Demand For Rental Homes Clashes With Those Who Want To Restrict Supply
This week’s Courier Herald column:
Like many components of household budgets, rents have been increasing. They’re now increasing at increasing rates.
Data provided by real estate consulting firm CoreLogic this week revealed that year over year rents for single family homes are showing double digit increases, with demand especially strong across the sun belt. Nationally, rates are up 12.6% year over year. The Atlanta metro area – the only Georgia region included in their survey – saw a slightly higher bump at 12.8% after increasing just over 7% the year before.
This is good news for home owners. Rent rates provide a floor for overall home values. If a homeowner’s needs or ability to make mortgage payments suddenly changes, renters can provide a solution.
This can be seen as one of the reasons home prices have also been increasing at increasing rates. The supply of homes on the market for sale has been shrinking. With mortgage rates still below historic averages and many consumers flush with cash after two years of limited spending, many new homes are seeing bidding wars and sales above listing prices.
This isn’t such good news if you’re a renter. Housing affordability has been a growing issue, especially among those in lower paying and entry level jobs.
For renters, their income dedicated to housing is an expense. For homeowners, the same payments represent an investment.
And yet, there is increasing demand for rental housing, especially in the single family home market. Millennials – now ranging in age from 26 to 41 – are now the prime generation for forming households. They tend to prefer flexibility over making long term commitments. They’re also willing to trade off the opportunity to build equity in exchange for avoiding the headaches of maintenance home ownership requires.
The result is that publicly traded companies and private equity firms are now buying and/or building entire residential developments for “build to rent” communities. Rising rents indicate the demand is there. Like so many other components contributing to inflation, supply is naturally constrained.
This practice is especially strong in the suburbs and exurbs surrounding Atlanta. With very little single family housing supply created in the decade after the great financial crisis, builders and developers are trying to meet what now appears to be an unlimited demand.

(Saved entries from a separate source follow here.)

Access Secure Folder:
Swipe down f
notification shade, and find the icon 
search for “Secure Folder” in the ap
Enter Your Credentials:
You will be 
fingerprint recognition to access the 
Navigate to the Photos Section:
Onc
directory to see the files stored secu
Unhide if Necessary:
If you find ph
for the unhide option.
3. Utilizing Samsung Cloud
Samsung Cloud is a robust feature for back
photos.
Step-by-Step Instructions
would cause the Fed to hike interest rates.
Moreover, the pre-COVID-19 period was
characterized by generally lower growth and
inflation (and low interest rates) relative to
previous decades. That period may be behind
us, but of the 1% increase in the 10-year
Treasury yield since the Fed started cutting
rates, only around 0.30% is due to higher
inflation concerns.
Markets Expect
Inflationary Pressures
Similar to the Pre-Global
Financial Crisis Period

Those who have attempted to purchase a home in the last year are likely familiar that cash offers are preferred to those with mortgages, and some using government assisted mortgage programs are put at the bottom of the competing offer list because of the additional hoops sellers must jump through to complete the sale. Thus, logic would follow that if a real estate firm with Wall Street deep pockets shows up and the front of the line and makes an offer to buy the entire subdivision, they’re going to get the seller’s attention.

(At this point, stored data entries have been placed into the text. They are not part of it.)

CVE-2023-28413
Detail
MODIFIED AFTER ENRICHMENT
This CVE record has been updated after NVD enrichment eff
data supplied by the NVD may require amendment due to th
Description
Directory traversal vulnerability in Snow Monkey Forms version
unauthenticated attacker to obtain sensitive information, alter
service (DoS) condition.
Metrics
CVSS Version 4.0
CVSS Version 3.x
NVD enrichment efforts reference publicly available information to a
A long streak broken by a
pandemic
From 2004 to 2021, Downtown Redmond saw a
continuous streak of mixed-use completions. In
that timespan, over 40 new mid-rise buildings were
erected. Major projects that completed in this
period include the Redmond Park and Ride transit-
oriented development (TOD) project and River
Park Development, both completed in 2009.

Local governments have noticed the trend, and some are balking. Various counties and cities are attempting to restrict or prohibit “build to rent” developments, with some going so far as envisioning a ban on single family rentals entirely.
Consider it a very southern version of rent control. If the market is deprived of rental units to meet demand, then the prices of existing rentals will go up. All while many of these same local officials will trumpet their dedication to the “free market”.
When times are good – and now for home owners they are very, very good – it’s hard to demonstrate that policies which favor home owners over renters are suboptimal. It’s when times are bad – and the housing market has proven quite cyclical over my half century plus of experience that has included being a homebuilder, developer, and Realtor – renters often pick up the slack.
Local governments need to tread very carefully when they start deciding who is allowed to own homes, and what homeowners are allowed to do with their own property. Short term thinking has longer term consequences.
Exclusionary zoning tends to favor homes owned by upper income, higher tax paying individuals. It also tends to push out those just marrying and having their first kids. It takes out people needed to work many of the public service jobs that a community needs. Many of these folks start out renting. Some become homeowners, some do not.
It just seems odd that some governments want a litmus test of who owns a structure as to whether a home can be rented, while some going so far as to try to further restrict rentals in some areas entirely. It’s almost like it isn’t about whose name is on the deed, but instead selecting who can and who can’t move in next door.